# Automatic Egg Turner vs Manual



## SilkieBoy (May 4, 2013)

So I am planning on setting 9 or so silkie eggs tomorrow! I was wondering if I will have better hatch results turner the eggs by hand 2-3 times a day or to place the eggs in my automatic eggs turner where the eggs sit pointy side down? I was reading that it is not a natural state for the eggs to be in, as under the hen they lay on their sides. These are silkie eggs, so they are slightly smaller than regular breed eggs. I have a hova bator 1588, if that helps!!! I was planning to set the humidity to 45-50 percent. I live in quite a dry area in Canada! 

Thanks for the advice!!!


----------



## GAchick (Jan 19, 2014)

I consistently get 85-90% in mine with an auto turner. I wouldn't hand turn on a bet. But then again, I'm lazy. lol Seriously though, with the results that I get with an auto turner I just don't see the point in making things harder for myself.
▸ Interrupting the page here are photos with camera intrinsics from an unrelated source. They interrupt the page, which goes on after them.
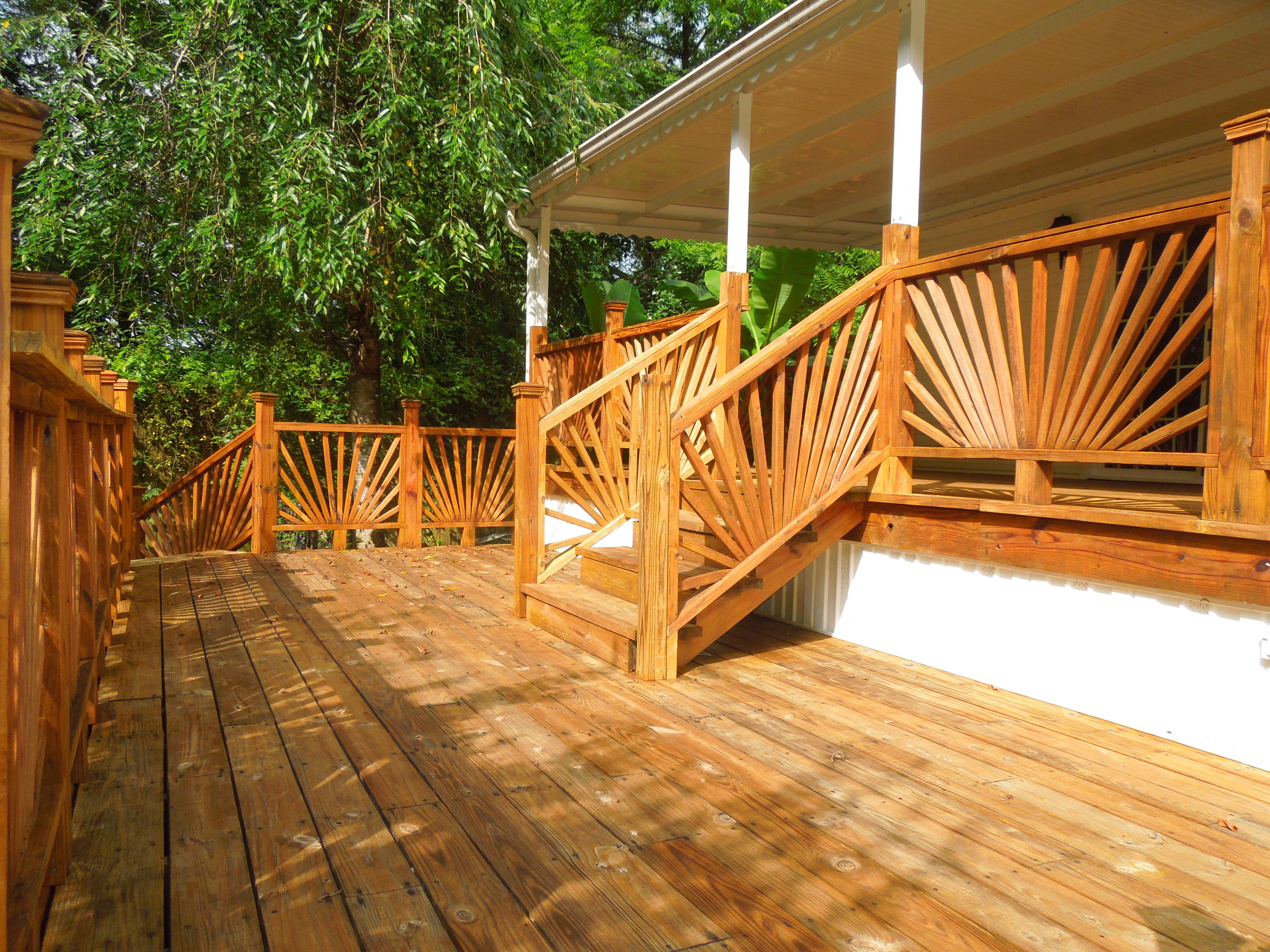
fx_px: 917
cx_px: 635
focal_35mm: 25
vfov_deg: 54.9
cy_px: 476
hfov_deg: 69.4
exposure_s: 1/400
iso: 100
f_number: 3.3
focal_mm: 4.5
And for the record, I've hatched Marans, Americauna, Silkie, Orpinton, and mixed breed eggs/chicks this way.


----------



## SilkieBoy (May 4, 2013)

Okay, great!


----------



## SilkieBoy (May 4, 2013)

What is a good humidity for hatching silkies?


----------



## matt_kas (Mar 11, 2013)

I keep mine around 50%RH until day 18


----------



## SilkieBoy (May 4, 2013)

Thanks!!! My humdity is at 47 now!!


----------